> **Work item**
In the listing, edit the lines from its start through the line containing "sustentável.", inclusive, so that "Home" becomes "Início" and nothing else changes. Give only those lines.

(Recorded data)
------------------------------------
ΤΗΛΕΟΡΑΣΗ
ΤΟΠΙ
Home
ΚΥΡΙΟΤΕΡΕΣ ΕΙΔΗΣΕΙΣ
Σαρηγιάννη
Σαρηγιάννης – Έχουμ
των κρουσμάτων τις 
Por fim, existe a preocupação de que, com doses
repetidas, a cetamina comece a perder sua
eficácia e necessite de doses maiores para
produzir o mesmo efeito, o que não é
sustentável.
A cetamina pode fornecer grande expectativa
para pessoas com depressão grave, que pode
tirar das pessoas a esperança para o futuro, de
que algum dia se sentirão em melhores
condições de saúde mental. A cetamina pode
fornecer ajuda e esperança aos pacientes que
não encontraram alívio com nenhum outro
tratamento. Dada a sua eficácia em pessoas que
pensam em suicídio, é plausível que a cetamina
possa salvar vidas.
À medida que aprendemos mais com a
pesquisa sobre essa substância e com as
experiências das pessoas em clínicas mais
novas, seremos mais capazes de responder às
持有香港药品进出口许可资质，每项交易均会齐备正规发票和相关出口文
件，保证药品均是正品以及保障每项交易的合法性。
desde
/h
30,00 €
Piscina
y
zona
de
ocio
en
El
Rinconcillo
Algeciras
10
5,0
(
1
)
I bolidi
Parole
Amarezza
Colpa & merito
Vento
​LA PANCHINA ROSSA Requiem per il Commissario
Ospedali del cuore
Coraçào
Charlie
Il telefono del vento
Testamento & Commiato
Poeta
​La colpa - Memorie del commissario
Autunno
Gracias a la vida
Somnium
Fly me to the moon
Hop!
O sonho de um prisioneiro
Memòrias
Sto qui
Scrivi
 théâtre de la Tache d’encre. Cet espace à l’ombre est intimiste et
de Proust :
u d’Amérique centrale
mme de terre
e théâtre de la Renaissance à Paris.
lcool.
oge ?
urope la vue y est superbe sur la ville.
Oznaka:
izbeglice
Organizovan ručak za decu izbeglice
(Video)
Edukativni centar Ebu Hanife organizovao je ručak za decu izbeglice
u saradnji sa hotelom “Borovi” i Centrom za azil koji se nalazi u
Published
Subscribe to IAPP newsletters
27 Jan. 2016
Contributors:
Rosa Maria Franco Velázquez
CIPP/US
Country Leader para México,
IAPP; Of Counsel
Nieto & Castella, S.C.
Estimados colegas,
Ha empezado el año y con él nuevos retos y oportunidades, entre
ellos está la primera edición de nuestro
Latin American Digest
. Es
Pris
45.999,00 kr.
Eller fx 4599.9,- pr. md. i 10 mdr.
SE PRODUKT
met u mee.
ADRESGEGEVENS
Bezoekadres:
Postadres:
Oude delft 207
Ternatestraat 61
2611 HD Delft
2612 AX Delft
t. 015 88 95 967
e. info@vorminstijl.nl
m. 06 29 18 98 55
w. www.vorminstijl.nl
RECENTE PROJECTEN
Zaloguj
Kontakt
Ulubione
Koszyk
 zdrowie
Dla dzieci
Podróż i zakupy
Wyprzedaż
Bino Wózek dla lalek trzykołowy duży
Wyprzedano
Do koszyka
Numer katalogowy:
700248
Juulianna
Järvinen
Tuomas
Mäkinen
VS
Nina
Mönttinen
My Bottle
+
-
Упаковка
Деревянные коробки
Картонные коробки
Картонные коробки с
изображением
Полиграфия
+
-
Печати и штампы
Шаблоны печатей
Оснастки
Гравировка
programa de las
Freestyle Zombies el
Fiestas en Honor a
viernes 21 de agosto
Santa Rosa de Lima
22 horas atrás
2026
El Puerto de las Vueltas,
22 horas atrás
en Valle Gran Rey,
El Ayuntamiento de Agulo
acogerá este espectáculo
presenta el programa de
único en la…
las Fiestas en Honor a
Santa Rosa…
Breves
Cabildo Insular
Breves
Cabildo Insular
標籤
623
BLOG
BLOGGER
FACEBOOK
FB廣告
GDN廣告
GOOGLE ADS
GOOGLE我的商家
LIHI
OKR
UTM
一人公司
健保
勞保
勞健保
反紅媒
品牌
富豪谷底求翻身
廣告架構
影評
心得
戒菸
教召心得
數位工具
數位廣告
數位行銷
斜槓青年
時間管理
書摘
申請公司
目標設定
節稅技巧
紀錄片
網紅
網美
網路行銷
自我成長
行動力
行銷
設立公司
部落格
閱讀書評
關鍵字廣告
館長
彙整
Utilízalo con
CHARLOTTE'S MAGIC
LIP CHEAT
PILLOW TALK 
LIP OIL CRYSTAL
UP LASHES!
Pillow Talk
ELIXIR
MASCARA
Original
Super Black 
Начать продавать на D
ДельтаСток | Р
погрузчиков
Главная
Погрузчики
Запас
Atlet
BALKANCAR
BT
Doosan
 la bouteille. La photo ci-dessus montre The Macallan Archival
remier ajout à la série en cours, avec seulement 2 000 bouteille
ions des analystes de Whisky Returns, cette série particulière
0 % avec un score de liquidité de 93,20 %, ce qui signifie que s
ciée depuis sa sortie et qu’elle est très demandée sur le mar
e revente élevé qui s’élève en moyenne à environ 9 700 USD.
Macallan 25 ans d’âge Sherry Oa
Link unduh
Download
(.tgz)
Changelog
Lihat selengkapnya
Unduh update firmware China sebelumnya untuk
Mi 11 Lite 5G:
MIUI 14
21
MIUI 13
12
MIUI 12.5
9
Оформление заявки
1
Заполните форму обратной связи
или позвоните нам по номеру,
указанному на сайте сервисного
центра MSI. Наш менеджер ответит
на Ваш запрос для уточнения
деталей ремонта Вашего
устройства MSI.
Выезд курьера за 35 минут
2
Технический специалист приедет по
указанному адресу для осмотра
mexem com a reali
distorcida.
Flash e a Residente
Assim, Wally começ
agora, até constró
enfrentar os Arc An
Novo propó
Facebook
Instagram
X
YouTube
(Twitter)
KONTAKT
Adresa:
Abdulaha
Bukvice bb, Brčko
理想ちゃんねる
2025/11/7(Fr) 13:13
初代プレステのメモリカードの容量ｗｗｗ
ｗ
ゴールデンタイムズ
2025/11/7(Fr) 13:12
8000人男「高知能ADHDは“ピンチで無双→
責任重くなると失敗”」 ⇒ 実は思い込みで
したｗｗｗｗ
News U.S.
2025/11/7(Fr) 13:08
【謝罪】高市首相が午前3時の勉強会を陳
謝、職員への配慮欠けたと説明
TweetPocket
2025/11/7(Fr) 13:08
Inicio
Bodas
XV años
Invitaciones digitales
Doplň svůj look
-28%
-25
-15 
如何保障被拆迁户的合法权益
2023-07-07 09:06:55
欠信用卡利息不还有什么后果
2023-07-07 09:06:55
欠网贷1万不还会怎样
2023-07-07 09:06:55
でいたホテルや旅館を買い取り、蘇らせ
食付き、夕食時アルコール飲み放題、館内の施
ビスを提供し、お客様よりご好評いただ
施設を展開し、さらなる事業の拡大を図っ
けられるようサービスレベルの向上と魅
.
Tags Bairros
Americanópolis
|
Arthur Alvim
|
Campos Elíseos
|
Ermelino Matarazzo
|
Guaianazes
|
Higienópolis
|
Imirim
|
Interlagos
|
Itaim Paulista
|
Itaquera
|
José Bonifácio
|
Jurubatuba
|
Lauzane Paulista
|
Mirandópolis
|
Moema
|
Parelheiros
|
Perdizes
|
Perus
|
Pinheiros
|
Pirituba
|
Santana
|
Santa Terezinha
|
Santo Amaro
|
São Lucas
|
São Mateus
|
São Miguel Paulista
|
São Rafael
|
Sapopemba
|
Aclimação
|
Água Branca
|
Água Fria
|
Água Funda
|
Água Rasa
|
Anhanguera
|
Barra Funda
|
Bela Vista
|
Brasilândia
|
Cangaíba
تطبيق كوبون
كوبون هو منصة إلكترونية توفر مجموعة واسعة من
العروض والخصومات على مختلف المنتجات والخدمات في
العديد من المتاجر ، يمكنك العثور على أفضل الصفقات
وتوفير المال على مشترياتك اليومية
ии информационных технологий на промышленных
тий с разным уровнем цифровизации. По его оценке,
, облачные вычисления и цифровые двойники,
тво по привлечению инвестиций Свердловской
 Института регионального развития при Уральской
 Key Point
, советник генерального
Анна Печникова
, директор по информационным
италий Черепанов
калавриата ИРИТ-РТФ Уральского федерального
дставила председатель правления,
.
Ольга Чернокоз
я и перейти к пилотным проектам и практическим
------------------------------------
> **Output**
ΤΗΛΕΟΡΑΣΗ
ΤΟΠΙ
Início
ΚΥΡΙΟΤΕΡΕΣ ΕΙΔΗΣΕΙΣ
Σαρηγιάννη
Σαρηγιάννης – Έχουμ
των κρουσμάτων τις 
Por fim, existe a preocupação de que, com doses
repetidas, a cetamina comece a perder sua
eficácia e necessite de doses maiores para
produzir o mesmo efeito, o que não é
sustentável.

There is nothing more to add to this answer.